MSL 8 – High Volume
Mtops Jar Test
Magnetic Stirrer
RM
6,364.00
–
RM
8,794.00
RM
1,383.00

→ Task to complete
Can you reproduce the listing above, changing each "RM" to "MYR" and leaving everything else as it is?

→ Answer to the problem
MSL 8 – High Volume
Mtops Jar Test
Magnetic Stirrer
MYR
6,364.00
–
MYR
8,794.00
MYR
1,383.00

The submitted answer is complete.